View blackhole event details
When a DDoS attack exceeds the free mitigation threshold for your Alibaba Cloud service, blackhole filtering is triggered: all inbound traffic to that service is dropped and the service becomes inaccessible. Use Event Center in the Traffic Security console to find out when a blackhole event occurred and how traffic spiked during the attack.
Background
Anti-DDoS Native Basic provides free DDoS mitigation with a capacity of 500 Mbit/s to 5 Gbit/s for specific Alibaba Cloud services. When the peak attack bandwidth exceeds this capacity, blackhole filtering is activated to protect the affected service and prevent the attack from affecting other services.
If your service only has basic DDoS mitigation (no paid edition), blackhole filtering cannot be manually deactivated — it is deactivated automatically after a set duration. For details, see View the duration of blackhole filtering.
For the thresholds that trigger blackhole filtering, see View the thresholds that trigger blackhole filtering in Anti-DDoS Native Basic and Blackhole filtering thresholds and blackhole filtering duration in Cloud Web Hosting.
Limitations
Not all assets and time ranges support viewing event details. The following table summarizes what applies to your asset type.
If the event falls outside the supported time window, View Details is dimmed and cannot be clicked. If the asset has been released from your account, the message "You cannot view traffic details because the asset is removed from the current account." appears instead.
Asset type | Event history available | View Details button |
IPv4 address | Within 7 days of the event | Active |
IPv6 address | Within 3 hours of the event | Active |
Anycast EIP | Not available | Dimmed (unavailable) |
Released asset | Not available | Error message shown |
View blackhole filtering events
Log on to the Traffic Security console,In the left-side navigation pane, choose DDoS.
In the left-side navigation pane, click Event Center.
Enter the IP address of your asset, set the event type to Blackhole, select a time range, and search for events.
(Optional) In the Actions column, click View Details to open the event detail page. The detail page shows two trend charts for the blackhole event, Traffic and Inbound Traffic (pps).

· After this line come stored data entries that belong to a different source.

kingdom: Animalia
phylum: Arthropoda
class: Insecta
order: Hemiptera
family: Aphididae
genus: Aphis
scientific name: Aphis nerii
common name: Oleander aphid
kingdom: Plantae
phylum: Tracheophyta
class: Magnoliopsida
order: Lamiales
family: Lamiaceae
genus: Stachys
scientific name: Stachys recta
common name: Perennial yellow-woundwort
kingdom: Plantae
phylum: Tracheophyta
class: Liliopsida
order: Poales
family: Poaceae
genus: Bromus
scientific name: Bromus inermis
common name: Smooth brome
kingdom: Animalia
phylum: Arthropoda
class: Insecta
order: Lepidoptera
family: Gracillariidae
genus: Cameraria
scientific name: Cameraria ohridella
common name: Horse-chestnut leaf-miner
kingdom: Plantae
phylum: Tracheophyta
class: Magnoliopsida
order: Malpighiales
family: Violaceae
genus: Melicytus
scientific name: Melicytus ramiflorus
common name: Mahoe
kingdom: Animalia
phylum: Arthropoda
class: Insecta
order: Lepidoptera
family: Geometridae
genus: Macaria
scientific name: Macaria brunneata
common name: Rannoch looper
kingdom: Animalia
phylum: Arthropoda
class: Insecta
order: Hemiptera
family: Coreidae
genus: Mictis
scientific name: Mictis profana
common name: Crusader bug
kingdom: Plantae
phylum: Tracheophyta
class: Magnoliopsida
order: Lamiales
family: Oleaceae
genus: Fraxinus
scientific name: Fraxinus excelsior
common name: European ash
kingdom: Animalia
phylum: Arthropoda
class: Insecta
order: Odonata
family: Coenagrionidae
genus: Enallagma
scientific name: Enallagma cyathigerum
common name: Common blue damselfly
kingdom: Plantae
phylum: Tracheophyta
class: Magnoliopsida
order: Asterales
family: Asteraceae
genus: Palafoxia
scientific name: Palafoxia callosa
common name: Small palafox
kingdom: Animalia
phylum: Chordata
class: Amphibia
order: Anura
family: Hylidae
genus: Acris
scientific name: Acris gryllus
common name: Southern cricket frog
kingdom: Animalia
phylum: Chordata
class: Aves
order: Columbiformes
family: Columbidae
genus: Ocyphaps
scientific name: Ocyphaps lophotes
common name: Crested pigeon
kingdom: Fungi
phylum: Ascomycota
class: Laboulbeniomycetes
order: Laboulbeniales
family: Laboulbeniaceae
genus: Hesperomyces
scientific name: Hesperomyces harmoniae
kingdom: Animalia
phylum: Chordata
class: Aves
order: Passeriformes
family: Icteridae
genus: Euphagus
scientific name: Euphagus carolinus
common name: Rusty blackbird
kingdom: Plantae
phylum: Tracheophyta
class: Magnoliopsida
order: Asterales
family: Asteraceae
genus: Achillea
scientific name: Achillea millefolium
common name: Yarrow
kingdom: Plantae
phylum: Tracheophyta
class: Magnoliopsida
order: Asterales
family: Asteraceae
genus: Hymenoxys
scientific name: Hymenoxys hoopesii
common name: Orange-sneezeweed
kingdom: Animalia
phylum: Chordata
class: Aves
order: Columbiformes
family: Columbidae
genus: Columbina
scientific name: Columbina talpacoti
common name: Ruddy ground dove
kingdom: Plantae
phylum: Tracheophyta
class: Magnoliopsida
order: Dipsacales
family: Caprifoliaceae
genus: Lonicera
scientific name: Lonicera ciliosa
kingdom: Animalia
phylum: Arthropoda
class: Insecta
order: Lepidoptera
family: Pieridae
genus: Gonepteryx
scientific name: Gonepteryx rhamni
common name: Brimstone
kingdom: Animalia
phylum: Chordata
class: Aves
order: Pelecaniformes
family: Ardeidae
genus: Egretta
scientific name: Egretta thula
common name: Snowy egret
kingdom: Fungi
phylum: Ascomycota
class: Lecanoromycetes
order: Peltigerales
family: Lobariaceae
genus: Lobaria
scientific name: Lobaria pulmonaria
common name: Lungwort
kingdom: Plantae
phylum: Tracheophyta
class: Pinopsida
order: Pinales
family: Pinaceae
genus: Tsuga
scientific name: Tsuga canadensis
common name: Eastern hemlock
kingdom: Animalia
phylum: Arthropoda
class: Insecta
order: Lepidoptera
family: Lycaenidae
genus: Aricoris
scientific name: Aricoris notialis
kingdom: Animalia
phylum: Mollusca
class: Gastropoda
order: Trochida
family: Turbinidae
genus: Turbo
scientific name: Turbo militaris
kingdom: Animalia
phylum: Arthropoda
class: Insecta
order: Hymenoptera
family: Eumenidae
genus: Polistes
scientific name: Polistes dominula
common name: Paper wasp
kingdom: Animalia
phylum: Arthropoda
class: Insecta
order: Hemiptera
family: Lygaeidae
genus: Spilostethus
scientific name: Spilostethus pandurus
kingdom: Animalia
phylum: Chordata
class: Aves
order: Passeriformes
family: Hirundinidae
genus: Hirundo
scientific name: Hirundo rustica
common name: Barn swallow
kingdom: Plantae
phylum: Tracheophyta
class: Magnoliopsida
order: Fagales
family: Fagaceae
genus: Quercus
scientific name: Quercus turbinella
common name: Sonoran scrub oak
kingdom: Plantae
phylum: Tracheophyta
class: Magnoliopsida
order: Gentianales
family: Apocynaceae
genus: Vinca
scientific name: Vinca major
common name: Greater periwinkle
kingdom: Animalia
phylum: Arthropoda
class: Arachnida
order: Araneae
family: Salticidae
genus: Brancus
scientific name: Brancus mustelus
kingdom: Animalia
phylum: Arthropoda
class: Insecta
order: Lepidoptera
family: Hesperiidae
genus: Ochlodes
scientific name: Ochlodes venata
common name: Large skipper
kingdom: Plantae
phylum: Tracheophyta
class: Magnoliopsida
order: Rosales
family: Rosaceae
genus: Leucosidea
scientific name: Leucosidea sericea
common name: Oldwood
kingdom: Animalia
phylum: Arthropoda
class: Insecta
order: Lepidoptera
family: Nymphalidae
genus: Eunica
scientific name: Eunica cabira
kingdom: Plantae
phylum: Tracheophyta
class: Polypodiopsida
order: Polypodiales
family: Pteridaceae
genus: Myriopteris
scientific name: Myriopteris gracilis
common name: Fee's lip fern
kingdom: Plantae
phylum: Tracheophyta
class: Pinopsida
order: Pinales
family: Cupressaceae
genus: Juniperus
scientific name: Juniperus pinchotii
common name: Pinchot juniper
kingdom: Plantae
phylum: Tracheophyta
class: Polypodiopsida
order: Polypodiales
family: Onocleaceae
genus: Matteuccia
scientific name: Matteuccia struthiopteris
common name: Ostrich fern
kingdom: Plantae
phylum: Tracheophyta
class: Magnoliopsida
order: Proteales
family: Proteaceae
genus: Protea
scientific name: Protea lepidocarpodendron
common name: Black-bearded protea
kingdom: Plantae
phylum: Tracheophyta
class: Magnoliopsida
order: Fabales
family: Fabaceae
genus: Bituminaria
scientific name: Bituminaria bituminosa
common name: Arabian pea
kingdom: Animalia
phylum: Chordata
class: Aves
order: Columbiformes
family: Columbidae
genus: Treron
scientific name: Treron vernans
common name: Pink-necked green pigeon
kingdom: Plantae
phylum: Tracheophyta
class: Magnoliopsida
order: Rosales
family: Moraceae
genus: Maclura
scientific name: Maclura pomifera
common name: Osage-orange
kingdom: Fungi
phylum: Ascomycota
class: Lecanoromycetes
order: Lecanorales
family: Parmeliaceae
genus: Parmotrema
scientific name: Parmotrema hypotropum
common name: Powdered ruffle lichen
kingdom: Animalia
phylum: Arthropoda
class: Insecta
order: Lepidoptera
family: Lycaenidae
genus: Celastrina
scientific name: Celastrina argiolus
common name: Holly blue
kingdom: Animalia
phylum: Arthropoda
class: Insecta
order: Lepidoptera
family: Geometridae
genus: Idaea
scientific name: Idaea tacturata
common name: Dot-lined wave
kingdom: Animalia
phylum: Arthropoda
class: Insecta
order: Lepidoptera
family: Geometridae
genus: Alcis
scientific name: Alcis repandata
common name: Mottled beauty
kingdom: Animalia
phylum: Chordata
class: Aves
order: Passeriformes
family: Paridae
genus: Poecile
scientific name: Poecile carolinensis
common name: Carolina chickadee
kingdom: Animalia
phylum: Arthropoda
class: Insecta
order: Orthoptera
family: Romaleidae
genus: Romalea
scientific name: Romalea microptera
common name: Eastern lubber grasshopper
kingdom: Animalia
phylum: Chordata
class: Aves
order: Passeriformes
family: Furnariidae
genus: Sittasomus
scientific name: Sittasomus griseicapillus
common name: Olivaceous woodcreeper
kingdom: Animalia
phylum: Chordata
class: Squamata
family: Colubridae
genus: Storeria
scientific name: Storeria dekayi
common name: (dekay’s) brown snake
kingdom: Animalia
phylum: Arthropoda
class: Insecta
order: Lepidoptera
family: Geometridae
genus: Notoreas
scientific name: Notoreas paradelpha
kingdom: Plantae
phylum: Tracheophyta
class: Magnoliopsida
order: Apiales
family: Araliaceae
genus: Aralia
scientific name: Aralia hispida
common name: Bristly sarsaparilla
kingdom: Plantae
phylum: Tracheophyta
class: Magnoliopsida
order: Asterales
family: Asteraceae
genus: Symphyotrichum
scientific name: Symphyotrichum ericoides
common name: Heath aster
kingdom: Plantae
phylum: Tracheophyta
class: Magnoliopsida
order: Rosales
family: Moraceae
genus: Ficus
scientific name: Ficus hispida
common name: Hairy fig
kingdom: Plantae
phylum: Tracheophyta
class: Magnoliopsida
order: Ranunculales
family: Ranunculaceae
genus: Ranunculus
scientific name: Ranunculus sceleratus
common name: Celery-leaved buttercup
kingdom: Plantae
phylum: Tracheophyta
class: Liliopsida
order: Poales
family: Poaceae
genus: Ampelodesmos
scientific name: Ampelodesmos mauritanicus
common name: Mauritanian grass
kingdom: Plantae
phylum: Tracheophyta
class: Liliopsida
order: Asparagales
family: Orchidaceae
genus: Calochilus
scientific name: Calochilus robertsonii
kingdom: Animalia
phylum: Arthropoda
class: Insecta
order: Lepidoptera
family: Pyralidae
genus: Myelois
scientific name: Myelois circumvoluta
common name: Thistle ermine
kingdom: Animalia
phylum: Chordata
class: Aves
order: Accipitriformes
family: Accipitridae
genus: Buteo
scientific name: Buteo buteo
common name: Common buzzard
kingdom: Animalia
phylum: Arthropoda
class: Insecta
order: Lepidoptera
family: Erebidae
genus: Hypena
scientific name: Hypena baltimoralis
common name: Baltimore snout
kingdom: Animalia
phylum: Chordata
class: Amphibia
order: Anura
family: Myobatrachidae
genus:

(Optional) To download DDoS attack evidence, click Download in the Trafficof the Event Center page.
What's next
If blackhole filtering is disrupting access to an Elastic Compute Service (ECS) instance, you can transfer files or modify configurations on it from another instance. See Connect to an ECS instance for which blackhole filtering is triggered.
Anti-DDoS Native Basic has limited mitigation capacity. To protect business-critical services, upgrade to a paid Anti-DDoS edition. See Scenario-specific anti-DDoS solutions.
To understand the full blackhole filtering policy, see Blackhole filtering policy of Alibaba Cloud.
FAQ
How do I find out when blackhole filtering will be deactivated?
You cannot query the exact deactivation time, nor can you manually deactivate it.For more details on duration calculations, see View the duration of blackhole filtering.
Automatic Deactivation: Blackhole filtering is automatically lifted by the system after the attack subsides and a specific cooling-off period elapses.
Duration Estimates:
Default Duration: Approximately 2.5 hours.
Typ Range: Generally between 30 minutes and 24 hours.
Variables: The exact duration depends on factors such as attack severity, frequency, type, and current network load.
Which domain names are affected when an IP address enters blackhole filtering?
Blackhole filtering operates at the IP level, affecting all domains resolving to that IP.
General Impact:When an IP address is blackholed, all inbound traffic to that IP is dropped. Consequently, all domain names resolving to that IP address will become inaccessible.
Impact on WAF (Web Application Firewall):
If the blackholed IP is a Virtual IP (VIP) of a WAF instance, all domains associated with that WAF instance will be affected.
Reason: Multiple domains often share the same WAF VIP. The traffic is blocked at the network (IP) layer before it reaches the WAF engine for domain identification or forwarding. Therefore, the WAF cannot distinguish or serve any of the hosted domains during the blackhole event.
Verification: You can log in to the WAF Console to view the list of all domains bound to the affected instance.